A Palestinian woman stands on the rubble in Gaza, May 11, 2025.

A week before the commemoration of Nakba Day, the Israeli government announced a new ground offensive in Gaza to establish a sustained presence. It's not a coincidence or a purely strategic decision. It's a deliberate gesture. An affirmation of continuity with the political project that in 1948 forcibly displaced more than 700,000 Palestinians to found the State of Israel on the ruins.

Nakba – which means catastrophe– is not just a historical date. It's a persistent structure. What we are experiencing today in Gaza is the most brutal expression of this logic: more than 52,000 people have been killed, mostly civilians. Israel has imposed a total siege—without food, fuel, or medical care—destroyed hospitals, and forced the population to relocate again and again. Now, a prolonged occupation of the territory is also being announced. The objective is not hidden: to redesign Gaza without the population.

This pattern is not new. In the occupied territories, in East Jerusalem or within the state of Israel itself, the Palestinian people are subjected to a system that combines legal apartheid, daily violence, and continuous dispossession. Even Palestinians with Israeli citizenship—the so-called Palestinians of '48—live under discriminatory laws, with unequal access to services and systematic surveillance. nation-state law The 2018 elections made it clear that only the Jewish people have the right to self-determination.

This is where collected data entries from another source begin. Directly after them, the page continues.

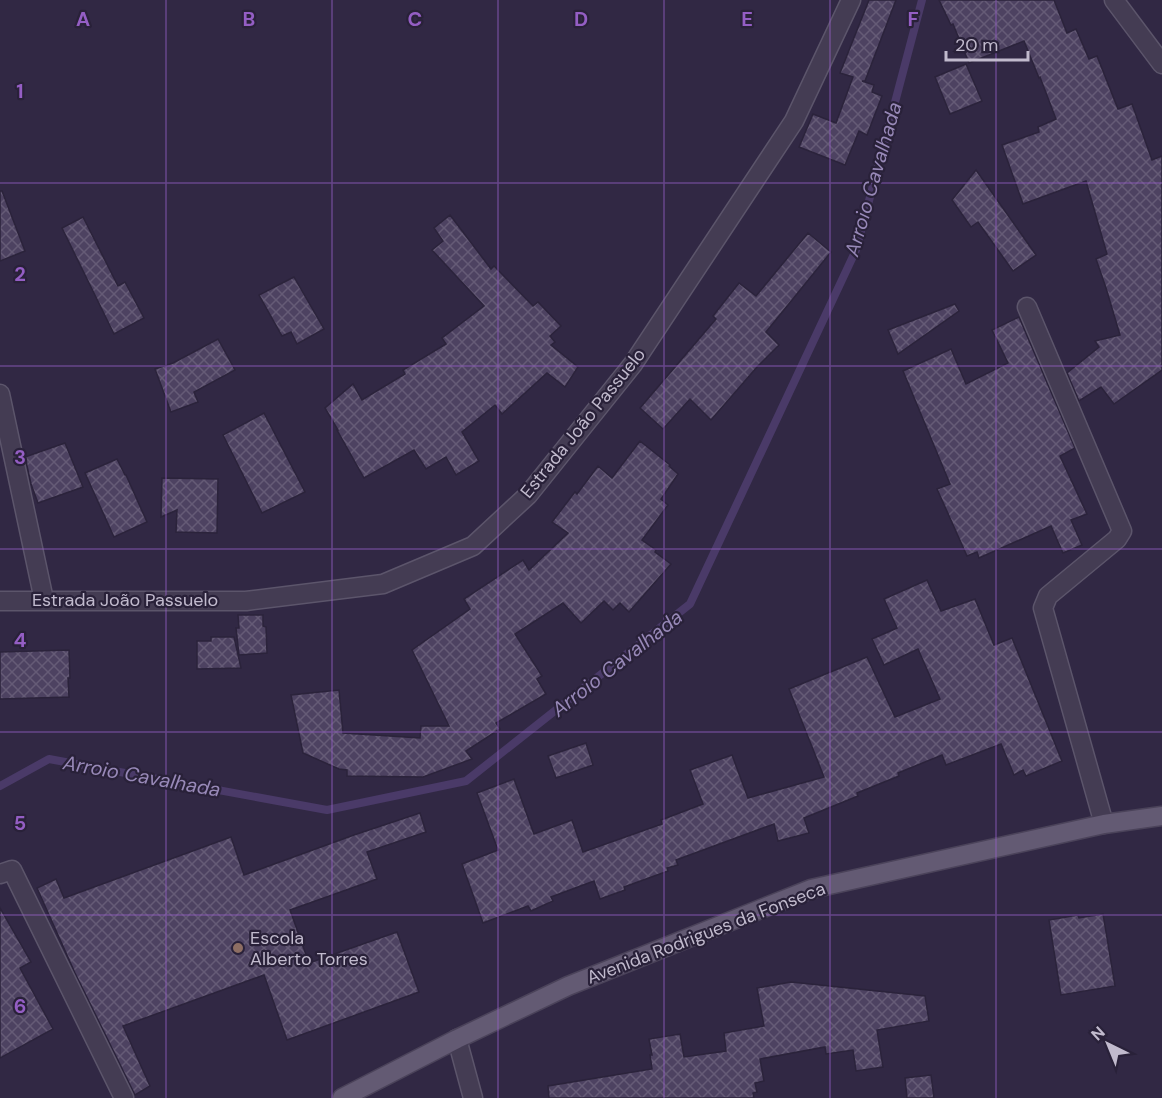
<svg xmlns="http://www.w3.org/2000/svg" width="1162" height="1098" font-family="'DM Sans',sans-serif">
	<defs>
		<pattern id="building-cross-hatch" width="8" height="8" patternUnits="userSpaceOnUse" patternTransform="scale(1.5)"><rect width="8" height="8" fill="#4d4261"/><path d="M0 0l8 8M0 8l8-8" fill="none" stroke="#655b76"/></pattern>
	</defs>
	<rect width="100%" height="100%" fill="#312844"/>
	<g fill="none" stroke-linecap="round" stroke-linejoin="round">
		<path stroke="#4a3a68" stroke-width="8" d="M 0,786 L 49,759 L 327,810 L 466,781 L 690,604 L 856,250 L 922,0"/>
	</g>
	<g fill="url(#building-cross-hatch)" stroke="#2b233b" stroke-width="1.5">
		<path d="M 869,0 L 896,0 L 865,81 L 862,81 L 874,85 L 872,92 L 882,96 L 867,135 L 859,131 L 845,165 L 799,147 L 813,114 L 836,123 L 853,77 L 840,73 Z"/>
		<path d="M 939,0 L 1054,0 L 1067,33 L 1076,29 L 1089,59 L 1097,56 L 1118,109 L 1132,104 L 1152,160 L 1162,156 L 1162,370 L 1114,404 L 1101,387 L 1079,401 L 1067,373 L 1099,347 L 1095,341 L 1120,335 L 1106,288 L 1096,259 L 1107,254 L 1086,181 L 1023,204 L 1002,145 L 1039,132 L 1038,127 L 1056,119 L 1040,77 L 1039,78 L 1024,41 L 969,63 L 953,24 L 951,25 Z"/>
		<path d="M 966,64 L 982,101 L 950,114 L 935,77 Z"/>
		<path d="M 976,170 L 1036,255 L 1013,271 L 978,222 L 971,227 L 952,200 Z"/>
		<path d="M 0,191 L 2,191 L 25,251 L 0,261 Z"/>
		<path d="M 450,215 L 491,269 L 494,266 L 533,306 L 538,302 L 561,326 L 550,336 L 555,342 L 551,345 L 578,367 L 565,387 L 547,373 L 502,414 L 495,405 L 462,432 L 479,461 L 456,475 L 446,457 L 426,469 L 414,450 L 364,478 L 337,430 L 338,430 L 325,408 L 353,384 L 362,400 L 405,374 L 403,370 L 446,344 L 442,338 L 484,306 L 432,250 L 443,241 L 434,228 Z"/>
		<path d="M 83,217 L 118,286 L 125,282 L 144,318 L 114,334 L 62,228 Z"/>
		<path d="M 808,233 L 831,252 L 766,332 L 779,345 L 757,367 L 711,420 L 690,399 L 663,429 L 640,408 L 716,319 L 713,316 L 739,283 L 756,296 Z"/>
		<path d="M 294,277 L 324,329 L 297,344 L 291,332 L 282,336 L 259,295 Z"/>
		<path d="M 955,304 L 959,311 L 898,354 L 888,330 Z"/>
		<path d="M 1019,317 L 1075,448 L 1060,456 L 1087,514 L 1071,520 L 1082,545 L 1063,553 L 1051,526 L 979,558 L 977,552 L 967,556 L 937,489 L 950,484 L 903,371 L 951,349 L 966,384 L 1008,363 L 992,330 Z"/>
		<path d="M 218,339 L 235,370 L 194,392 L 198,402 L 171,412 L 155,369 L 173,363 Z"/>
		<path d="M 264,413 L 305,492 L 262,513 L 223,435 Z"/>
		<path d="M 640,441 L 670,465 L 669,466 L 678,474 L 661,499 L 668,505 L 642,540 L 656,550 L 655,552 L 671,564 L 629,612 L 620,603 L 613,610 L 604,601 L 581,623 L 563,603 L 515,634 L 542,676 L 537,679 L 546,694 L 496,723 L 500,729 L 466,751 L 472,759 L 423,777 L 347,776 L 347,770 L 339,769 L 303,753 L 291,695 L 339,690 L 343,733 L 420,738 L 421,726 L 449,726 L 412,650 L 470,609 L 464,599 L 523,560 L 529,570 L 568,533 L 552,522 L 575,492 L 577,494 L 598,466 L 612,478 Z"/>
		<path d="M 65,443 L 83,487 L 38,503 L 31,484 L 25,457 Z"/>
		<path d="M 117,459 L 125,475 L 126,475 L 147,522 L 114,537 L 85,473 Z"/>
		<path d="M 162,478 L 218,479 L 217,533 L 176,532 L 177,510 L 161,517 Z"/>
		<path d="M 927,580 L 941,611 L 975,599 L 994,645 L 1012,638 L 1062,761 L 1026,776 L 1023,770 L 1014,775 L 1001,744 L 946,765 L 942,755 L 898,773 L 899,776 L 857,793 L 858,796 L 804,818 L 809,833 L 778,841 L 774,824 L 676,860 L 678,865 L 667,868 L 668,871 L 624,887 L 625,890 L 600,899 L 594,881 L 551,897 L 553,901 L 531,911 L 528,906 L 483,923 L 462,864 L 498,850 L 477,793 L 514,779 L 534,834 L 572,820 L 583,852 L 662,824 L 661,820 L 703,804 L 690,770 L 732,755 L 748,798 L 824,777 L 789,689 L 867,657 L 895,717 L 940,699 L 918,649 L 884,665 L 872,639 L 897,628 L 884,599 Z"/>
		<path d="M 238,615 L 263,615 L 263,626 L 266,627 L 267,653 L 239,655 L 236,628 L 239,628 Z"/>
		<path d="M 211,637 L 234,637 L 241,668 L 197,669 L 197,641 L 211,641 Z"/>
		<path d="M 69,650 L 70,678 L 68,678 L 69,697 L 0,699 L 0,652 Z"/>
		<path d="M 586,743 L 593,765 L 556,778 L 548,756 Z"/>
		<path d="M 420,813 L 426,832 L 367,852 L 377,879 L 290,910 L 309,963 L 397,932 L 419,992 L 287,1040 L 264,975 L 123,1026 L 150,1086 L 135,1095 L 75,973 L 37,888 L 56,879 L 64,898 L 231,837 L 244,875 L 354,835 Z"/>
		<path d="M 0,908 L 31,962 L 20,968 L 53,1029 L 0,1058 Z"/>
		<path d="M 1103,914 L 1115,986 L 1061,995 L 1049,920 L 1078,915 L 1079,918 Z"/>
		<path d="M 791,982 L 925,996 L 929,1021 L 877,1030 L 883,1067 L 856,1071 L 853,1050 L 826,1054 L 825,1047 L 760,1059 L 764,1081 L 755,1083 L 757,1092 L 753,1093 L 754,1098 L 549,1098 L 548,1086 L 652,1069 L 650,1055 L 652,1055 L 649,1039 L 680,1034 L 684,1057 L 726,1051 L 724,1033 L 764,1026 L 757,988 Z"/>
		<path d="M 931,1075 L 934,1098 L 907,1098 L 905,1078 Z"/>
	</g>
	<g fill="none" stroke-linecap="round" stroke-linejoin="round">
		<defs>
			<g id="minor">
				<path d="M 1114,0 L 1162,64"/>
				<path d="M 1027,307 L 1122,531 L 1117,539 L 1048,596 L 1043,608 L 1104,824"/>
				<path d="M 0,394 L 44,600"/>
				<path d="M 0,601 L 246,601 L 383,584 L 473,546 L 528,495 L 633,364 L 794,121 L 851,0"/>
				<path d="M 0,874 L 12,870 L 124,1098"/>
				<path d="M 457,1039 L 473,1098"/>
			</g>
			<path id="major" d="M 342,1098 L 457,1039 L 568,986 L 811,889 L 1104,824 L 1162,816"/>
		</defs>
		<use href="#minor" stroke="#5c556b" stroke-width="21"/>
		<use href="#major" stroke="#4b435a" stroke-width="21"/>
		<use href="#minor" stroke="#443c53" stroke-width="18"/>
		<use href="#major" stroke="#635a73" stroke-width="18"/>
	</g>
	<path fill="none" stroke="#945ec4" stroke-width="1.5" stroke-opacity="0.55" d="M 166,0 L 166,1098M 332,0 L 332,1098M 498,0 L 498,1098M 664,0 L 664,1098M 830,0 L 830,1098M 996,0 L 996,1098M 0,183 L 1162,183M 0,366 L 1162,366M 0,549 L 1162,549M 0,732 L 1162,732M 0,915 L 1162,915"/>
	<circle fill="#8d6e63" stroke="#292139" stroke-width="2" cx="238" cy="948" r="6"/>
	<g text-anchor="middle" stroke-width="4.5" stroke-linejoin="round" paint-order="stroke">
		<g font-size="18" fill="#c1bacd" stroke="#292139">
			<text transform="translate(583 423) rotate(-51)" y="6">Estrada João Passuelo</text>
			<text x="125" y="606">Estrada João Passuelo</text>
			<text transform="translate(706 933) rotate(-21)" y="6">Avenida Rodrigues da Fonseca</text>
		</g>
		<g font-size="18" fill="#c1bacd" stroke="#292139" text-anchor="start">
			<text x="250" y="944">Escola<tspan x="250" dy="21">Alberto Torres</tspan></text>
		</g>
		<g font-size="20" font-style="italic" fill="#9889b8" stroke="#292139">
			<text transform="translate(873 179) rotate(-74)" y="7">Arroio Cavalhada</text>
			<text transform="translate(617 663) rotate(-38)" y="7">Arroio Cavalhada</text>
			<text transform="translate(142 776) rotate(10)" y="7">Arroio Cavalhada</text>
		</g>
	</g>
	<g font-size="20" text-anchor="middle" font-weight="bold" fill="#945ec4" stroke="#292139" stroke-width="4.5" stroke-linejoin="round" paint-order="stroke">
		<text x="83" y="26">A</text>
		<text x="249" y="26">B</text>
		<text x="415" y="26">C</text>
		<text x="581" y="26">D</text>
		<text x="747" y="26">E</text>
		<text x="913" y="26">F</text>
		<text x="20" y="98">1</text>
		<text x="20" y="281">2</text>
		<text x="20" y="464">3</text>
		<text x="20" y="647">4</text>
		<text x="20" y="830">5</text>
		<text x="20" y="1013">6</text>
	</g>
	<g transform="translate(1108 1044) rotate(317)" stroke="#292139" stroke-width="4.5" paint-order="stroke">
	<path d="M0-4.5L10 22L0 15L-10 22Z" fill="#c1bacd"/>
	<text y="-9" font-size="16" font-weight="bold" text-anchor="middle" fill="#c1bacd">N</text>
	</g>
	<path d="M946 51v9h82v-9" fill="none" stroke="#c1bacd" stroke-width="3"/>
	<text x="955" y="51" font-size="18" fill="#c1bacd" stroke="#292139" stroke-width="4.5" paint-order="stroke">20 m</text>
</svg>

The most disturbing thing is that all this is happening with international complicity. The United States continues to send weapons and veto UN resolutions. The European Union maintains economic and diplomatic relations with Israel while downplaying the crimes in Gaza. Several companies we use every day—Google, Amazon, HP, and Airbnb—actively collaborate with the employment regime or benefit from it. Without external support, this project could not be sustained.

Gaza is not the only open wound. The ongoing genocide in Sudan or the conflict in the Democratic Republic of the Congo show other forms of systematic dehumanization that also remain silent. The causes are different, but the result is the same: millions of expendable lives, converted into footnotes to our comfort.

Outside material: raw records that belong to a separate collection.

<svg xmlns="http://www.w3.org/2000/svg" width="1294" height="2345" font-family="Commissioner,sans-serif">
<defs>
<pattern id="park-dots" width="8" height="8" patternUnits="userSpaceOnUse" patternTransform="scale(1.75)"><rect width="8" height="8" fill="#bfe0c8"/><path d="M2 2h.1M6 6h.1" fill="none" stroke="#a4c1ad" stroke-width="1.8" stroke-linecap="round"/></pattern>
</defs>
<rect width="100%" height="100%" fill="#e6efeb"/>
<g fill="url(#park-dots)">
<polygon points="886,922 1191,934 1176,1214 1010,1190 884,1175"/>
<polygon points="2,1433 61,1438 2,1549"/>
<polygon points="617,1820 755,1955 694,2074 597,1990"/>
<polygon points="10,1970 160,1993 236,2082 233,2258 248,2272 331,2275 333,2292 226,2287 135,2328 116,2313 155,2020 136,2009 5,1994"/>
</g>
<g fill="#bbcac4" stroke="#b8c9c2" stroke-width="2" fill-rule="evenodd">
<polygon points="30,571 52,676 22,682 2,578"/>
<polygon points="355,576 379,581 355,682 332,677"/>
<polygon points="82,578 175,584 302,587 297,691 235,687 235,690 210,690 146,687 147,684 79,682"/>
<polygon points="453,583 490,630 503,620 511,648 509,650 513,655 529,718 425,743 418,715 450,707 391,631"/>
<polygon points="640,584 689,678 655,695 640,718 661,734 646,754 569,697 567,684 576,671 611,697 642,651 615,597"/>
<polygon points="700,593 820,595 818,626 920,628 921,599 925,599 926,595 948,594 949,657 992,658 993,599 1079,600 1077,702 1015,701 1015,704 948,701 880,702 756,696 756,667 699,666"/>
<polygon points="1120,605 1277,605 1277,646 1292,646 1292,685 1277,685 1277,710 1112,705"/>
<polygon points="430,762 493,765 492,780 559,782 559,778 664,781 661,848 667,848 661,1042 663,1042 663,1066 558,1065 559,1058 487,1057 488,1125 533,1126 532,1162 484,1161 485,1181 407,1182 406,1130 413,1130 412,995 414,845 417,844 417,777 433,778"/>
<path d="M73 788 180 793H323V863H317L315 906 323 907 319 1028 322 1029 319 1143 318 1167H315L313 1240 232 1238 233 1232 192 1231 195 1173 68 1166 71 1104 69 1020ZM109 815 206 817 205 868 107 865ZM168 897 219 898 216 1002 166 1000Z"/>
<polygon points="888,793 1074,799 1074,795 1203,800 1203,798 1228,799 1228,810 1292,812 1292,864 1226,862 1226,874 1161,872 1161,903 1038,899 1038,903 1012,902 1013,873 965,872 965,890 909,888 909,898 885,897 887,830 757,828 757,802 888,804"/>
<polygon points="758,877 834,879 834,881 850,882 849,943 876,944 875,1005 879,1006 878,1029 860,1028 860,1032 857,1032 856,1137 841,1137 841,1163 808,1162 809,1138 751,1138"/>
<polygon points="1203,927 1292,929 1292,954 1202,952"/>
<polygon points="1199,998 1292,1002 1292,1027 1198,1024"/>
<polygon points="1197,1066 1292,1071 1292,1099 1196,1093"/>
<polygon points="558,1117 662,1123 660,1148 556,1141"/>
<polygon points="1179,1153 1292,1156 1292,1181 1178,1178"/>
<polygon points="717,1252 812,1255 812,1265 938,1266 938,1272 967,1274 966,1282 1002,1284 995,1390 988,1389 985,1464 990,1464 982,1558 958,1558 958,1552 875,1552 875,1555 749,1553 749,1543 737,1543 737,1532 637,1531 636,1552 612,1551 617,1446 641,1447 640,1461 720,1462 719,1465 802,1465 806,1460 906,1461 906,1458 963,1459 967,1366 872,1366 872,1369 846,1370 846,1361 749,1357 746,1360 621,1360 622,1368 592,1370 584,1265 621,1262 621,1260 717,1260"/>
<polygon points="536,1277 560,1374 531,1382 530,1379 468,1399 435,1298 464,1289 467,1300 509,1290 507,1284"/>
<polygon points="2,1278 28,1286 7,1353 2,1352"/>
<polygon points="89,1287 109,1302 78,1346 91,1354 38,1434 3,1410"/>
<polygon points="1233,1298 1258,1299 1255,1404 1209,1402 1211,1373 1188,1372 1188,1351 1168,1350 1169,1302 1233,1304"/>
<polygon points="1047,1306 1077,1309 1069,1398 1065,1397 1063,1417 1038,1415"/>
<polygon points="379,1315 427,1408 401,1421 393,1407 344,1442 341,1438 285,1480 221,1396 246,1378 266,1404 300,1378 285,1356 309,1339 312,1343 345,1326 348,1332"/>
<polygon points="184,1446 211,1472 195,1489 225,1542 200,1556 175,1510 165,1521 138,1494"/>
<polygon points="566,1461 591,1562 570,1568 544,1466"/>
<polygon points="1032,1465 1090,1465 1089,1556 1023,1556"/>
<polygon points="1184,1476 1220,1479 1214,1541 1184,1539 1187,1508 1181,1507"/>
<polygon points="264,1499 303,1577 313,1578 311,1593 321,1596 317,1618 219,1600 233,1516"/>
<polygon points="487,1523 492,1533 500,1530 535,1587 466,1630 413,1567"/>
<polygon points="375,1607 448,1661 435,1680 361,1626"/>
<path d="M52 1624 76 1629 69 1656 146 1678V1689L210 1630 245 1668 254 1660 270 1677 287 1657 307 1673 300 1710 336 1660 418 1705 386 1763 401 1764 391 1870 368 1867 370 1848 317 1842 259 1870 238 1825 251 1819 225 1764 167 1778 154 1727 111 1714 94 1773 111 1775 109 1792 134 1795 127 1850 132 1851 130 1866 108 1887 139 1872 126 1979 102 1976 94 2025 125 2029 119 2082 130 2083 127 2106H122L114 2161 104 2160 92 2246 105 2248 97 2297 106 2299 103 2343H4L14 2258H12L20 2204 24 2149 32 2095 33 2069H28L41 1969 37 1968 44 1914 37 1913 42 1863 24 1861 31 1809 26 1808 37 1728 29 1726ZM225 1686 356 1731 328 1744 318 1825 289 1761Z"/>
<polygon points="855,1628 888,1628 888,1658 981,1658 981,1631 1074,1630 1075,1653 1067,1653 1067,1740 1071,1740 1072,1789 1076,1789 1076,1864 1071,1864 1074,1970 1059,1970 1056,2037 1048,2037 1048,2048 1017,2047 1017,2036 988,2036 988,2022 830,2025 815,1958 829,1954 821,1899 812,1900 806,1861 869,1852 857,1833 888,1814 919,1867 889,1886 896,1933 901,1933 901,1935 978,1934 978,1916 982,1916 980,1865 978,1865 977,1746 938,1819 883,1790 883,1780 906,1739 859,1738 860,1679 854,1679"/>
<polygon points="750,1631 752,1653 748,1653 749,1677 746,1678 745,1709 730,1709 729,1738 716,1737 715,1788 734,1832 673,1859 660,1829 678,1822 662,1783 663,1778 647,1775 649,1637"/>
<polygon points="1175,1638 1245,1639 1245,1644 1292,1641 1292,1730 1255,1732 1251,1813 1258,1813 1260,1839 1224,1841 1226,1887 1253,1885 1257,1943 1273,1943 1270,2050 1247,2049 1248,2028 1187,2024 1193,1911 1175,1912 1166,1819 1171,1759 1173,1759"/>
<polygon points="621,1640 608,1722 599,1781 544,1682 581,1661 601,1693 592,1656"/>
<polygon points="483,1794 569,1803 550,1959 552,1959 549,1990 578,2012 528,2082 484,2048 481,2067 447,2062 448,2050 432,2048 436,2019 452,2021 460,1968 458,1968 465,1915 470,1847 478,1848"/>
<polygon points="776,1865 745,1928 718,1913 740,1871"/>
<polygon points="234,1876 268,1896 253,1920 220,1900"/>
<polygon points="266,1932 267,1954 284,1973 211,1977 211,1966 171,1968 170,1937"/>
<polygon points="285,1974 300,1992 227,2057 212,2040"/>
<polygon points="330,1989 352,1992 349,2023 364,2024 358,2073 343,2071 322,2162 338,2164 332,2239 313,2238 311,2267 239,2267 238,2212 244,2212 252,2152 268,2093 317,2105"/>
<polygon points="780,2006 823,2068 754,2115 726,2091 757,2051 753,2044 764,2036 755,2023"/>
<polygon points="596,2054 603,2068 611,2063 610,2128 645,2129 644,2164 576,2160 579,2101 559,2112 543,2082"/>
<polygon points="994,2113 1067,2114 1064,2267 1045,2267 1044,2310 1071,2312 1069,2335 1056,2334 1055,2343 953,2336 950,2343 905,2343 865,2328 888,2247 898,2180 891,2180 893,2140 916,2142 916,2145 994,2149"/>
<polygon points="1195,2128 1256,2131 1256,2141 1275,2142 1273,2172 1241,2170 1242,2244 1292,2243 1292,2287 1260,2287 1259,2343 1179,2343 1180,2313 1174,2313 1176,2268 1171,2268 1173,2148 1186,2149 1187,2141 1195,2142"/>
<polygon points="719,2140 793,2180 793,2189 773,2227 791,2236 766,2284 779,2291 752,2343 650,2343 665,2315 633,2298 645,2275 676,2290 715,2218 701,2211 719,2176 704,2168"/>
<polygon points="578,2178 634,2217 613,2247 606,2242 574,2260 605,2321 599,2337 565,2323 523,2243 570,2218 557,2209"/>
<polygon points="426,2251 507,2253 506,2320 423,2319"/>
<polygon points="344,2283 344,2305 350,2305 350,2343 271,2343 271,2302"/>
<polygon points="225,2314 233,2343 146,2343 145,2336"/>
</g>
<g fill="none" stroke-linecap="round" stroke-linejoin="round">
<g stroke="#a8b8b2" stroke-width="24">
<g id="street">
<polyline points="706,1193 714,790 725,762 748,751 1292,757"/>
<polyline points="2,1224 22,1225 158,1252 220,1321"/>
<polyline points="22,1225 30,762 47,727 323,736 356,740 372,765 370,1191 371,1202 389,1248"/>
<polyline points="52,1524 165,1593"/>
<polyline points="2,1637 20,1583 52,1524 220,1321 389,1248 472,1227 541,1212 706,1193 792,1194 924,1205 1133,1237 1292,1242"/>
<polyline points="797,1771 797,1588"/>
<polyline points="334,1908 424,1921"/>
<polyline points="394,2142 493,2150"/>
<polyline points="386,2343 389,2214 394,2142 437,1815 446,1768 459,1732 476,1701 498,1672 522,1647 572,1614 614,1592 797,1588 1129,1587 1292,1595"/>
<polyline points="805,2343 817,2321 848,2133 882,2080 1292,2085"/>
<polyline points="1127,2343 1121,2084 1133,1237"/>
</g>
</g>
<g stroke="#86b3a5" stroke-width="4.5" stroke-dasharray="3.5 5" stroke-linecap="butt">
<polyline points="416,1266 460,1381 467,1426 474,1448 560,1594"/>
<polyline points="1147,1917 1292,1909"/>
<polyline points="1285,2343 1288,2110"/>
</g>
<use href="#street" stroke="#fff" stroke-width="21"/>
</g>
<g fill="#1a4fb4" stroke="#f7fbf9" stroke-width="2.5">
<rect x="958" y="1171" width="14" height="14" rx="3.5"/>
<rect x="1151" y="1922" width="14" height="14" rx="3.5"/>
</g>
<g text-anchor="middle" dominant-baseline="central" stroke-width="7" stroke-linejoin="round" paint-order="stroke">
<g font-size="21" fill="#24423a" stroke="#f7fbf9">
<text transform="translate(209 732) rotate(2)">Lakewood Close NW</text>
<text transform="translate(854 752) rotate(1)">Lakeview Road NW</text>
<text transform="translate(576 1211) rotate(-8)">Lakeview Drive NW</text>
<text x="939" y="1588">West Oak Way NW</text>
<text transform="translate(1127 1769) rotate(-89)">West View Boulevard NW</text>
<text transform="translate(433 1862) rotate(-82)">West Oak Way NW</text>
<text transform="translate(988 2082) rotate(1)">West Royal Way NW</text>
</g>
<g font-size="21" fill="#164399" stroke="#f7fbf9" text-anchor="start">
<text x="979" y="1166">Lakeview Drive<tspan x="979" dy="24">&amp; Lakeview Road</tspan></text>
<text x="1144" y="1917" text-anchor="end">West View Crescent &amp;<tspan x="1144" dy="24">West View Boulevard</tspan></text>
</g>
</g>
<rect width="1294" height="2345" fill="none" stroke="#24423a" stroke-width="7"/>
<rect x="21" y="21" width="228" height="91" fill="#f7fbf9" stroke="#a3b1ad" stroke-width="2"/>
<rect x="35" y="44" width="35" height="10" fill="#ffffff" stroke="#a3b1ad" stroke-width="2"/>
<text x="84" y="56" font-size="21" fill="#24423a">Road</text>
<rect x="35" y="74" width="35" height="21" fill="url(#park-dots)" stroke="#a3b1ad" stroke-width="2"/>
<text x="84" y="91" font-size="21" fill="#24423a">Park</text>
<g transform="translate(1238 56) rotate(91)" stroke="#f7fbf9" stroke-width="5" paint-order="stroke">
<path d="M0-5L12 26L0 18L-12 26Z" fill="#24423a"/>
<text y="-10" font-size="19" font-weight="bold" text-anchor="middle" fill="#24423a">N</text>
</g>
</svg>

Faced with all this, there is a clear way to act: Demand that our governments end their complicity. Break institutional and commercial relations with apartheid. Boycott those who benefit from violence. It is no coincidence that a law is being pushed in the United States to further penalize boycotts against friendly countries, with Israel at the forefront. What is being criminalized is the effectiveness of our collective action.

Commemorating Nakba is not looking at the past. It is acknowledging the present. And deciding whether to remain silent—again—or act.